#### Exercise details
Here are the records. Write out exactly the lines between the one holding "обработку персональных данных" and the one holding "Разработка DeFi-проектов", inclusive.

#### Materials provided
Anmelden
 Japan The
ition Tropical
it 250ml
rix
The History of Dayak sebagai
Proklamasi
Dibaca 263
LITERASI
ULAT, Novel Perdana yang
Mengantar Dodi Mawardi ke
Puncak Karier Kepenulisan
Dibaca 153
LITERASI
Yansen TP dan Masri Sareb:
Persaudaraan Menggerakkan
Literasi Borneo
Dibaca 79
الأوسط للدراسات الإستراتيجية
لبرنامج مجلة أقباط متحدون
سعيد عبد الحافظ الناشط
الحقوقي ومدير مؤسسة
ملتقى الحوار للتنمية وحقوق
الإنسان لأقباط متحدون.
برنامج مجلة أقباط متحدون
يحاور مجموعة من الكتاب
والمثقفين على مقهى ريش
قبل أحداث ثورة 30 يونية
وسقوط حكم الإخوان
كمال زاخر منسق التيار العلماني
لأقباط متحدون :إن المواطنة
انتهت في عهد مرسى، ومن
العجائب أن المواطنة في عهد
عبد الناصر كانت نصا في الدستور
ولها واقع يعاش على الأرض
==
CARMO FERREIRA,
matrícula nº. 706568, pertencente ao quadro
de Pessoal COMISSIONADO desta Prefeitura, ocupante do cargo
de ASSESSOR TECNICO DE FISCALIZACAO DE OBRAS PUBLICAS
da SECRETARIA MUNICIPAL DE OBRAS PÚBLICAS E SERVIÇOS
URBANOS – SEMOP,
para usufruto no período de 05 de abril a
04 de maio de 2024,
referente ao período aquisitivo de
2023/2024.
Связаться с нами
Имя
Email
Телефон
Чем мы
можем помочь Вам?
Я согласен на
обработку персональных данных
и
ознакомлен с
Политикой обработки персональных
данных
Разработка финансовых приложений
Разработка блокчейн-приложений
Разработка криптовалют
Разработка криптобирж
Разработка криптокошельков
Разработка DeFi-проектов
--
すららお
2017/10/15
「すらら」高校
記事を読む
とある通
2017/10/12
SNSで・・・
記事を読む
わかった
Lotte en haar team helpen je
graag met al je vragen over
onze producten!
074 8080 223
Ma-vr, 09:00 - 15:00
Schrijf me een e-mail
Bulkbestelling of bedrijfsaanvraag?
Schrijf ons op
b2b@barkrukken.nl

#### Solution for this problem
обработку персональных данных
и
ознакомлен с
Политикой обработки персональных
данных
Разработка финансовых приложений
Разработка блокчейн-приложений
Разработка криптовалют
Разработка криптобирж
Разработка криптокошельков
Разработка DeFi-проектов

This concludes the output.